(Data for review begins)

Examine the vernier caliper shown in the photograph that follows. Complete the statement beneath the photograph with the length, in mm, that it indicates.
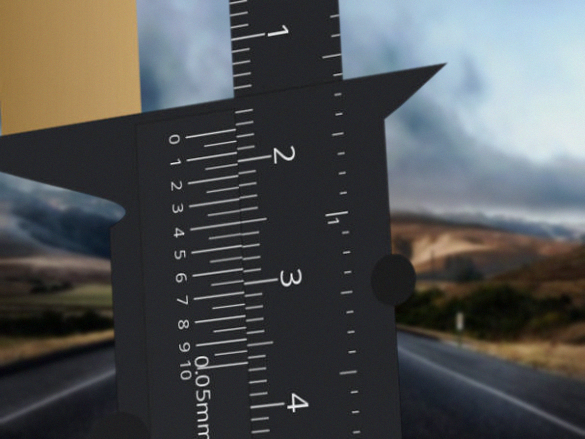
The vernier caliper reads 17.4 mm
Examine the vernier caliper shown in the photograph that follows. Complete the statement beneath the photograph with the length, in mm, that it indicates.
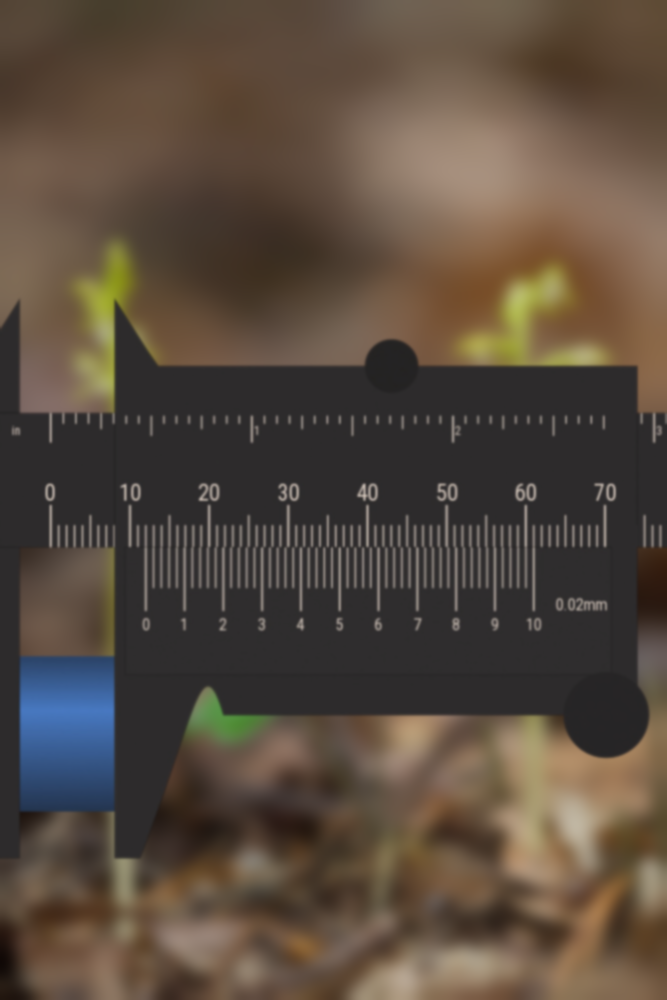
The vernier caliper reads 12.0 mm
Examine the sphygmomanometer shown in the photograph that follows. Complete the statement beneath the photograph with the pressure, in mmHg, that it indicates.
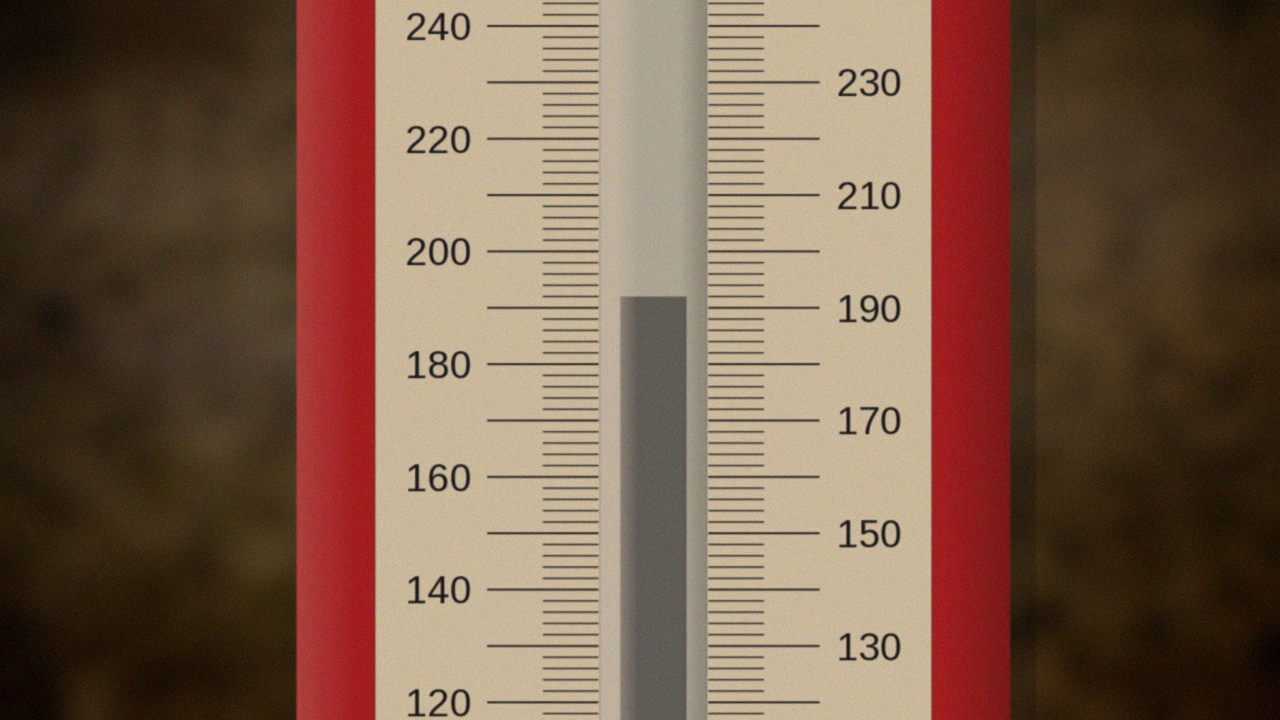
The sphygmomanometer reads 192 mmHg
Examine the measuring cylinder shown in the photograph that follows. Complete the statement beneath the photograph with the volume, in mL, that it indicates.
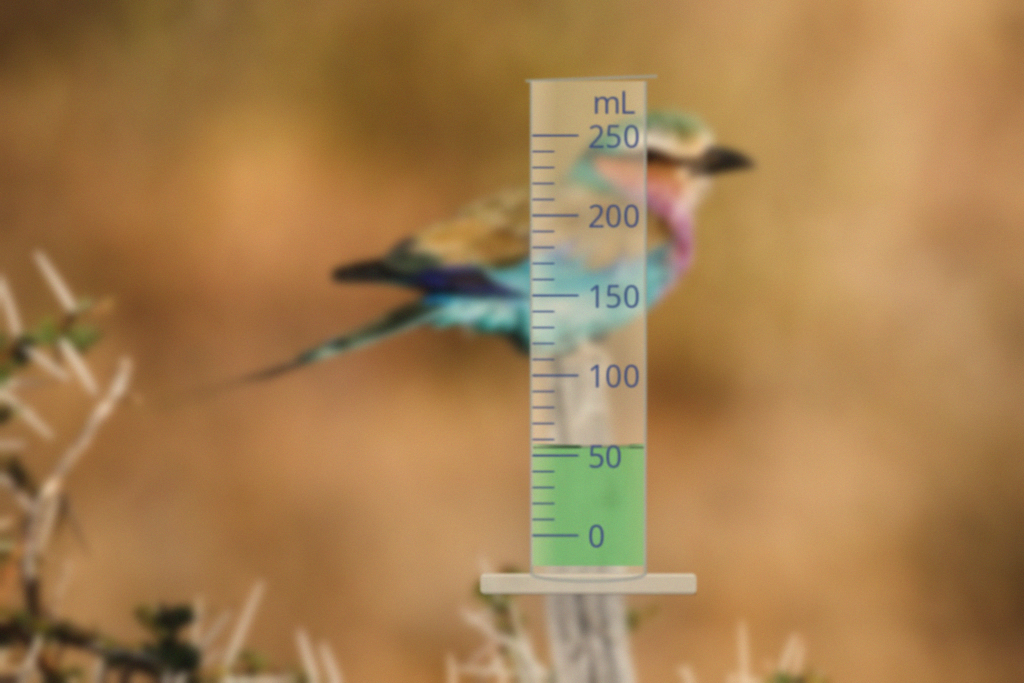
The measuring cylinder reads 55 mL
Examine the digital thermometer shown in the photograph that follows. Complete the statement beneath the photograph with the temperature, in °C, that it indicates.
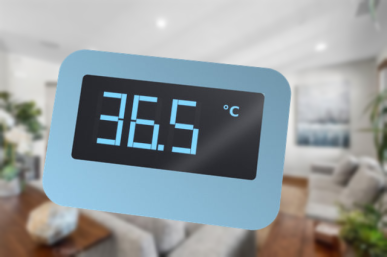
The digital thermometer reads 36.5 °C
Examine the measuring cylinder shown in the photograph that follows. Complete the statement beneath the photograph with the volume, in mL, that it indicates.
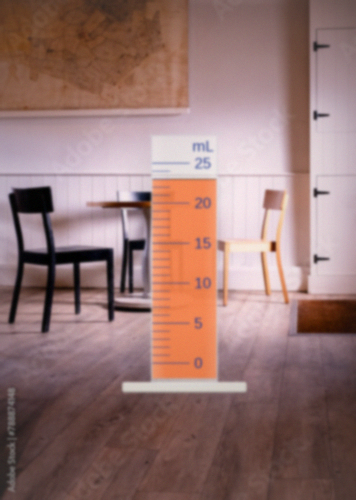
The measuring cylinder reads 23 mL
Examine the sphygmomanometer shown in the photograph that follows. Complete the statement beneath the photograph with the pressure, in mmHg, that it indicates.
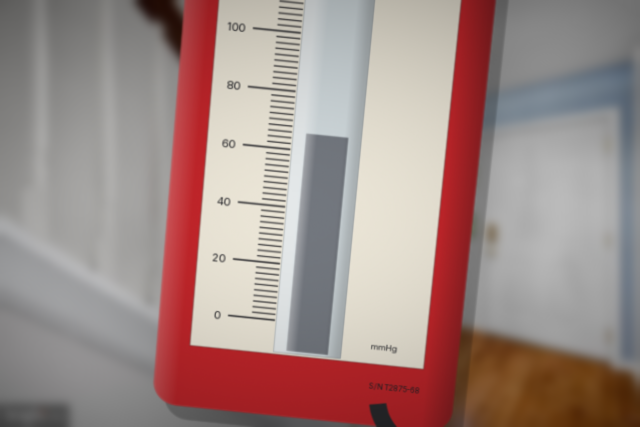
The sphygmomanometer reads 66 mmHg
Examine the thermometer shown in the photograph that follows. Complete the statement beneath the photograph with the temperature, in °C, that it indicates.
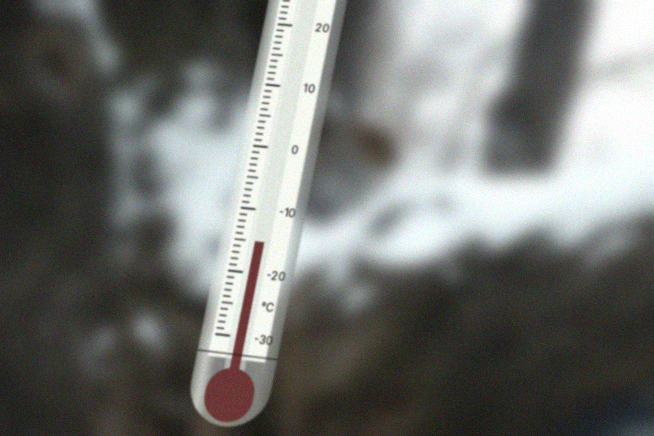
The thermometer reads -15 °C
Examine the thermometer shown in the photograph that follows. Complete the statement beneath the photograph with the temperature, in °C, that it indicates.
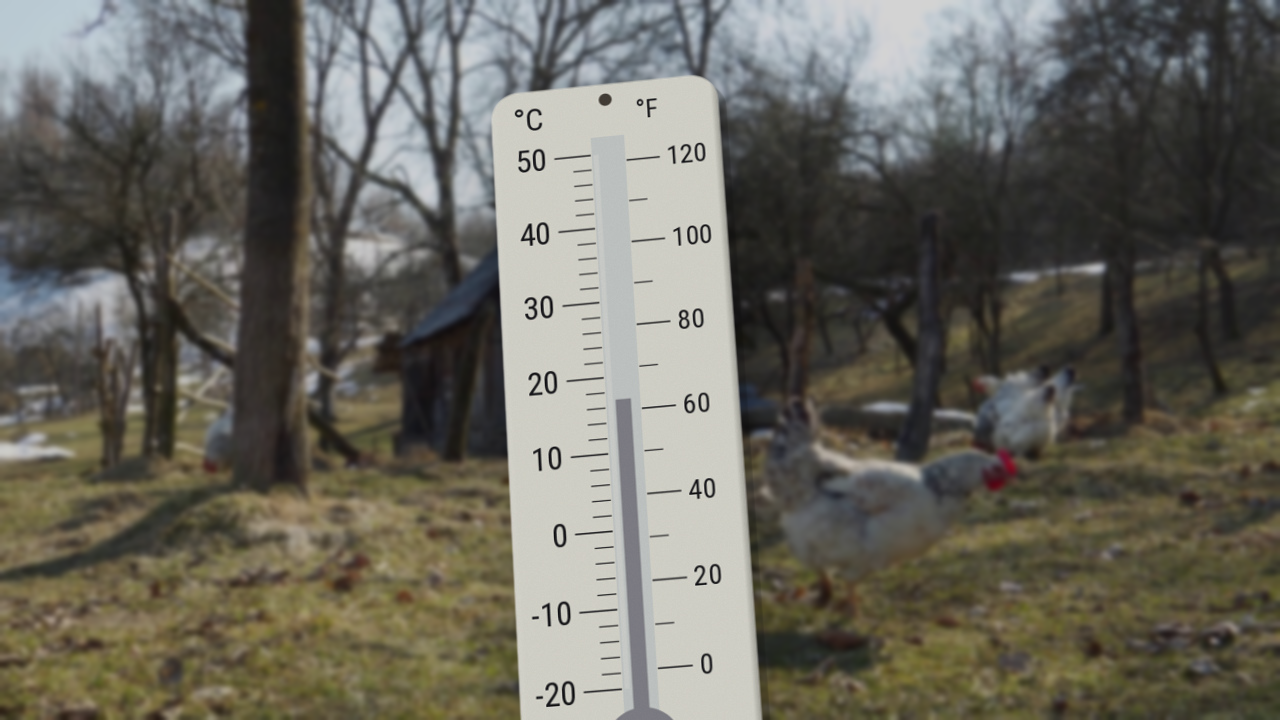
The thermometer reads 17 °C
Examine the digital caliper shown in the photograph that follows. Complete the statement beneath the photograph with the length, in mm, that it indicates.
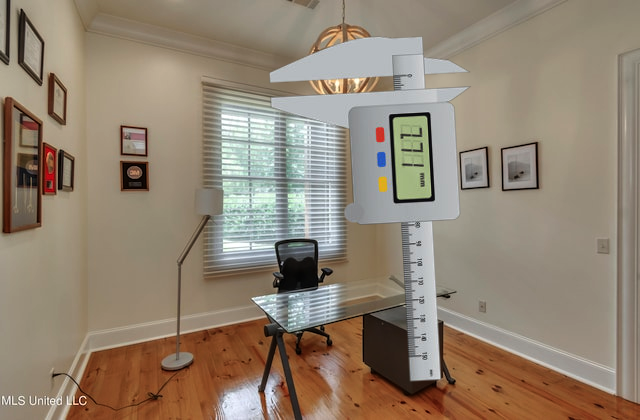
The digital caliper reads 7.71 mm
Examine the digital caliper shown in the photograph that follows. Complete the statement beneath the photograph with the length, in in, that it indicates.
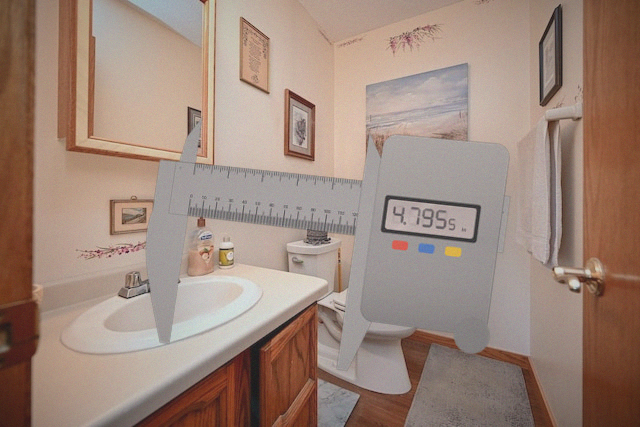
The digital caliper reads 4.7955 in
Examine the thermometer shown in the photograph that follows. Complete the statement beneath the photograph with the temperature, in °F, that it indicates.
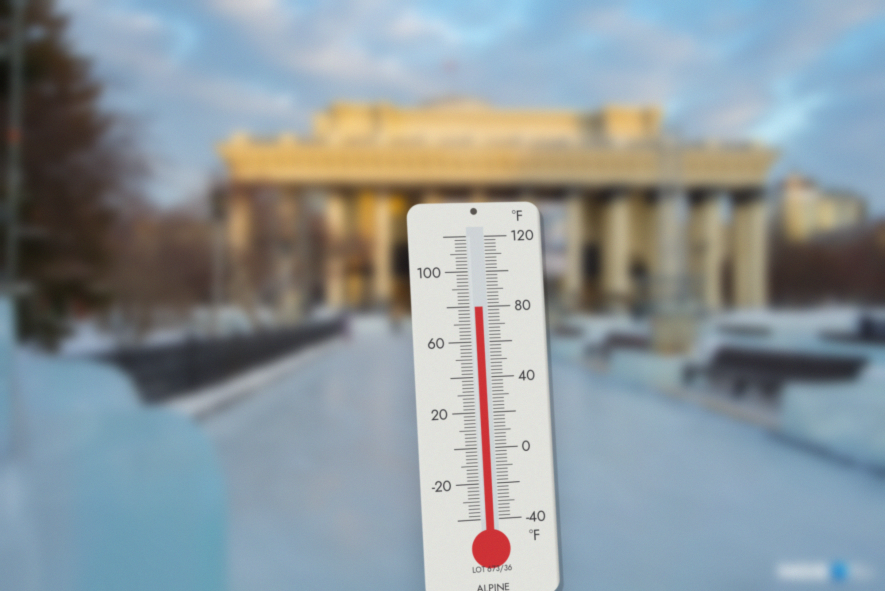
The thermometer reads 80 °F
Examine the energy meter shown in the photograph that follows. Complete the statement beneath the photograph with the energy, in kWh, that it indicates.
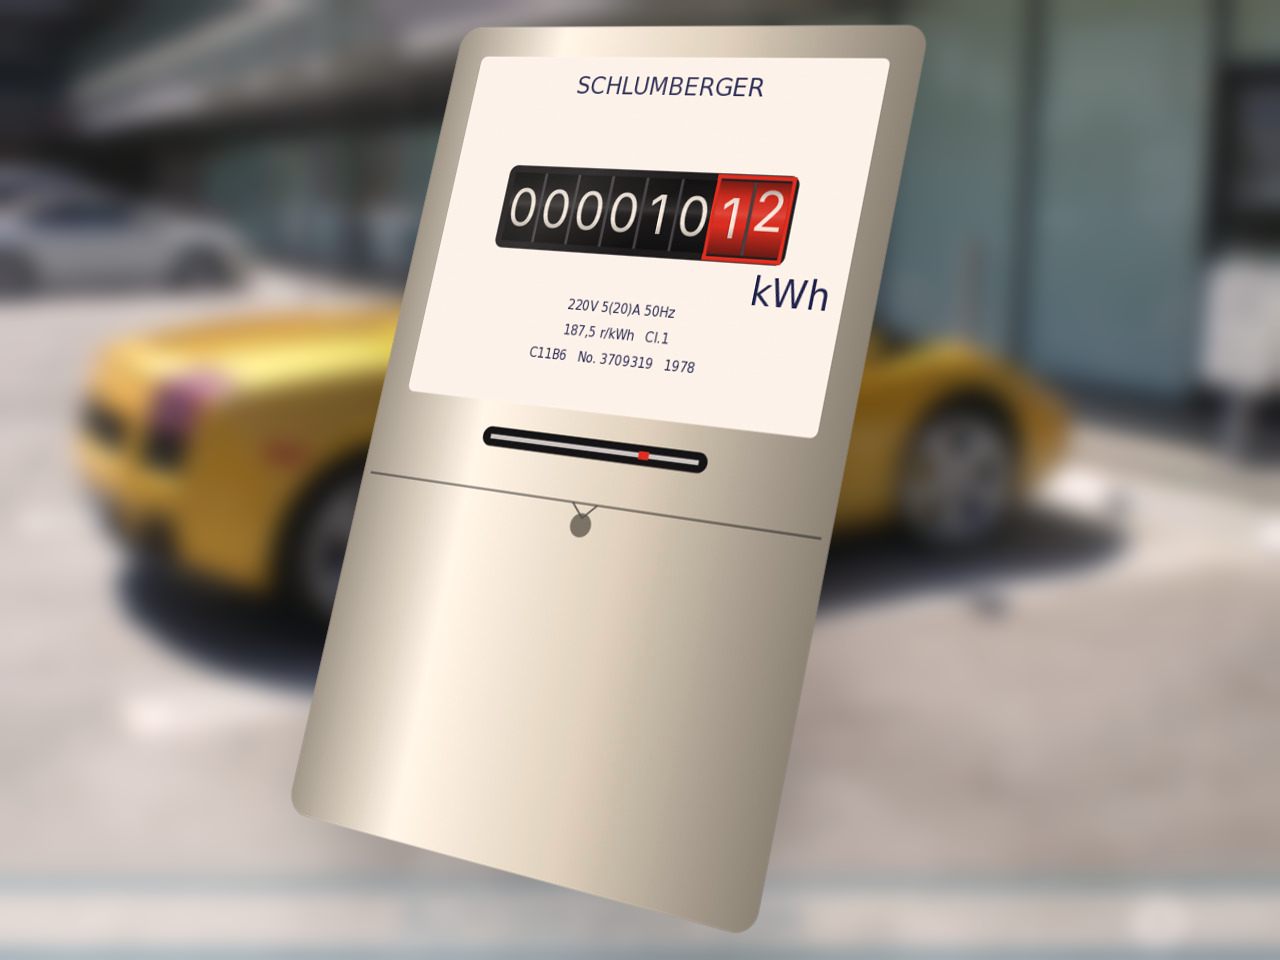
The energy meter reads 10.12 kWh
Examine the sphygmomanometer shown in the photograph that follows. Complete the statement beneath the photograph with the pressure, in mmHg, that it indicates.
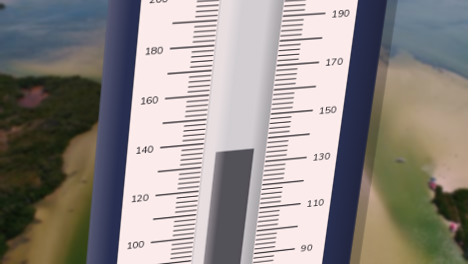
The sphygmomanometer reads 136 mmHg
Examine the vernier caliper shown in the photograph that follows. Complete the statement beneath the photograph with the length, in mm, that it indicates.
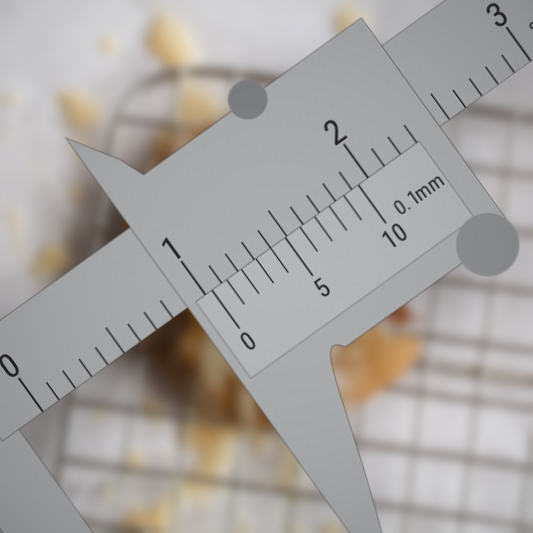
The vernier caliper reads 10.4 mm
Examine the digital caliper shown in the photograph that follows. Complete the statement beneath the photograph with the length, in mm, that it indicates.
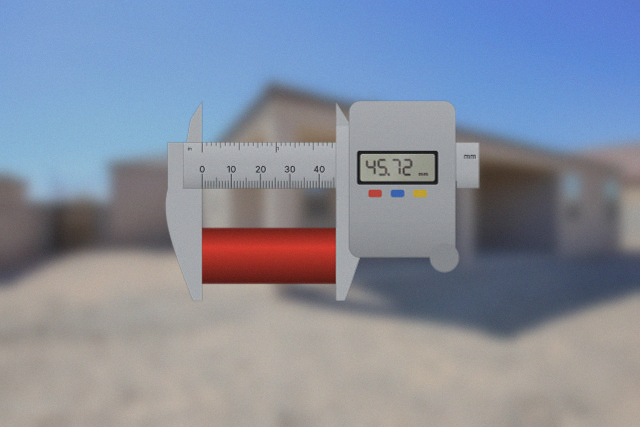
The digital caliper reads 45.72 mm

(Data for review ends)

Please reproduce all the records above with each "photograph" swapped for "image" and nothing else altered. Leave the pictures out.

Examine the vernier caliper shown in the image that follows. Complete the statement beneath the image with the length, in mm, that it indicates.
The vernier caliper reads 17.4 mm
Examine the vernier caliper shown in the image that follows. Complete the statement beneath the image with the length, in mm, that it indicates.
The vernier caliper reads 12.0 mm
Examine the sphygmomanometer shown in the image that follows. Complete the statement beneath the image with the pressure, in mmHg, that it indicates.
The sphygmomanometer reads 192 mmHg
Examine the measuring cylinder shown in the image that follows. Complete the statement beneath the image with the volume, in mL, that it indicates.
The measuring cylinder reads 55 mL
Examine the digital thermometer shown in the image that follows. Complete the statement beneath the image with the temperature, in °C, that it indicates.
The digital thermometer reads 36.5 °C
Examine the measuring cylinder shown in the image that follows. Complete the statement beneath the image with the volume, in mL, that it indicates.
The measuring cylinder reads 23 mL
Examine the sphygmomanometer shown in the image that follows. Complete the statement beneath the image with the pressure, in mmHg, that it indicates.
The sphygmomanometer reads 66 mmHg
Examine the thermometer shown in the image that follows. Complete the statement beneath the image with the temperature, in °C, that it indicates.
The thermometer reads -15 °C
Examine the thermometer shown in the image that follows. Complete the statement beneath the image with the temperature, in °C, that it indicates.
The thermometer reads 17 °C
Examine the digital caliper shown in the image that follows. Complete the statement beneath the image with the length, in mm, that it indicates.
The digital caliper reads 7.71 mm
Examine the digital caliper shown in the image that follows. Complete the statement beneath the image with the length, in in, that it indicates.
The digital caliper reads 4.7955 in
Examine the thermometer shown in the image that follows. Complete the statement beneath the image with the temperature, in °F, that it indicates.
The thermometer reads 80 °F
Examine the energy meter shown in the image that follows. Complete the statement beneath the image with the energy, in kWh, that it indicates.
The energy meter reads 10.12 kWh
Examine the sphygmomanometer shown in the image that follows. Complete the statement beneath the image with the pressure, in mmHg, that it indicates.
The sphygmomanometer reads 136 mmHg
Examine the vernier caliper shown in the image that follows. Complete the statement beneath the image with the length, in mm, that it indicates.
The vernier caliper reads 10.4 mm
Examine the digital caliper shown in the image that follows. Complete the statement beneath the image with the length, in mm, that it indicates.
The digital caliper reads 45.72 mm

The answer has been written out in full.